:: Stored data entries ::
══════

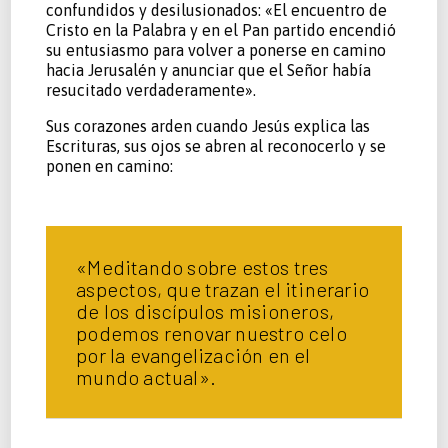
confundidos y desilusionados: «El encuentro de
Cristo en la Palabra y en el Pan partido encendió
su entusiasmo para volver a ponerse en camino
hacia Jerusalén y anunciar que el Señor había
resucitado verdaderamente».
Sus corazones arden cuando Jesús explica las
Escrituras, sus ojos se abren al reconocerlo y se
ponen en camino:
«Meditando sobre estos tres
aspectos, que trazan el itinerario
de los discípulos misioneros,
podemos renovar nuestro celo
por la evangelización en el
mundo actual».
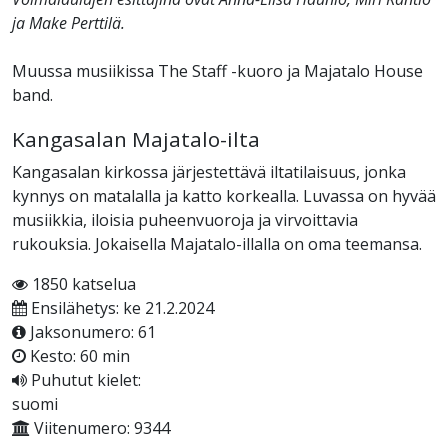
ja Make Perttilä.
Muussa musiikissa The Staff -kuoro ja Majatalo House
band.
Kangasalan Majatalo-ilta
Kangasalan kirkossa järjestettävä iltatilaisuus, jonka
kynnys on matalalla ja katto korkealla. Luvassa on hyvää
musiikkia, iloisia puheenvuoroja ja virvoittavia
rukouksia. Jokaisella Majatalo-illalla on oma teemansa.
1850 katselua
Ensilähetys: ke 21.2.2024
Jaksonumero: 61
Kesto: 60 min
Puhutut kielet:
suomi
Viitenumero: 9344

══════

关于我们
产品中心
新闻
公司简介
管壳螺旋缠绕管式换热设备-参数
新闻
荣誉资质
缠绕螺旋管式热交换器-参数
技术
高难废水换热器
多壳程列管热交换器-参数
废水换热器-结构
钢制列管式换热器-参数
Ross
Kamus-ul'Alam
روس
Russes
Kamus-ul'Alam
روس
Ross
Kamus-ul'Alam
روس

══════

:: Requirement ::
Copy nothing but the lines above from the one with "de los discípulos" to the one with "Kangasalan kirkossa järjestettävä", inclusive, word for word. Leave every picture out.

:: Output for this task ::
de los discípulos misioneros,
podemos renovar nuestro celo
por la evangelización en el
mundo actual».
ja Make Perttilä.
Muussa musiikissa The Staff -kuoro ja Majatalo House
band.
Kangasalan Majatalo-ilta
Kangasalan kirkossa järjestettävä iltatilaisuus, jonka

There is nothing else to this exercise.